#### 本文抜粋:

··········

天地わたる手帖

ほがらかに、おおらかに

白石一文『プラスチックの祈り』

2019-05-19 16:27:47 | 


白石一文『プラスチックの祈り』(2019.2月/朝日新聞出版)。

作家・姫野伸昌は妻・小雪の「死」を境に、酒浸りの生活を送っていた。すると突如身の周りに不可思議な現象が起き始める。まず、右足のかかとが透明になった、それはプラスチックであった。それからは次々と身体のあちこちがプラスチック化し、脱落したり再生したりする。
それとともに記憶がどんどん曖昧になっていく。知っていたはずの係累をはじめ親密の人の記憶がおぼろになっていく。
愛妻・小雪の死と関係あるのか。なぜ彼女は亡くなってしまったのか。それさえわからない。過去を探す旅に出た姫野は自身の記憶とことごとく食い違う数々の証言に頭を抱える。何が事実なのだろうか。またそもそも、事実を事実たらしめているものとは一体何か。

久々の白石さんの新刊ゆえ読んだが、えらく散漫であった。ずっと散漫で643ページも続く。
カフカの『変身』を持ち出すまでもなく、自分と外界との間の齟齬、受け入れられない感じというのは小説の根本的なテーマであり、白石さんの発想が目新しいわけではない。

「私」や「私の人生」とは、ただの無味乾燥、無味無臭の柔らかで薄っすら光るプラスチックの集合体に過ぎず、実際には自己意識がそこから逸れた瞬間に、あらゆる事物は元のプラスチックに戻ってしまうのだ。
つまるところ、プラスチックをプラスチックならざるものにしているのは、あくまで「私の人生」という一個の有限な“物語”に過ぎないのであろう。その“物語”というサングラスをかけたときにのみ、巨大なプラスチックのかたまりであるこの世界を、我々は別の姿で見つめることができるのだろう。

··········

#### 課題内容:
本文抜粋をもとに、次の問いにそれぞれ答えてください。
(a) 姫野伸昌の身体で最初にプラスチックになったのはどこですか。
(b) この小説は何ページ続くと書かれていますか。
(c) この本の刊行年月と出版社はどこですか。

#### 記録データ:
··········

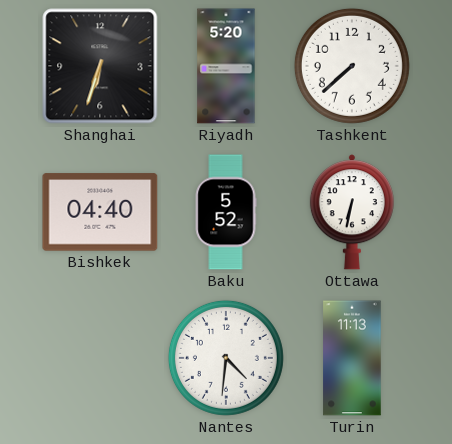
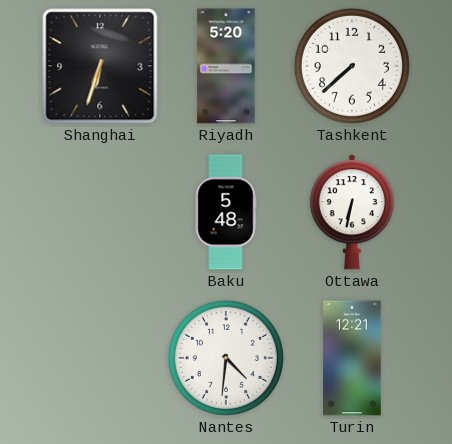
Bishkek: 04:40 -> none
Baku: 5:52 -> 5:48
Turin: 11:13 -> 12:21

··········

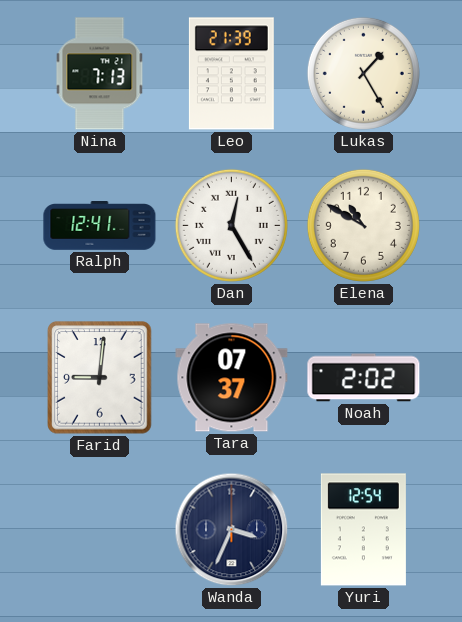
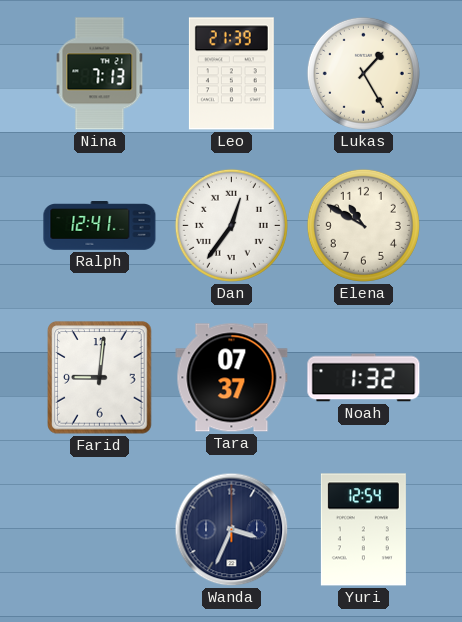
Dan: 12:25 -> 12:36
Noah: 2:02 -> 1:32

··········

#### 回答:
(a) 右足のかかと
(b) 643ページ
(c) 2019年2月、朝日新聞出版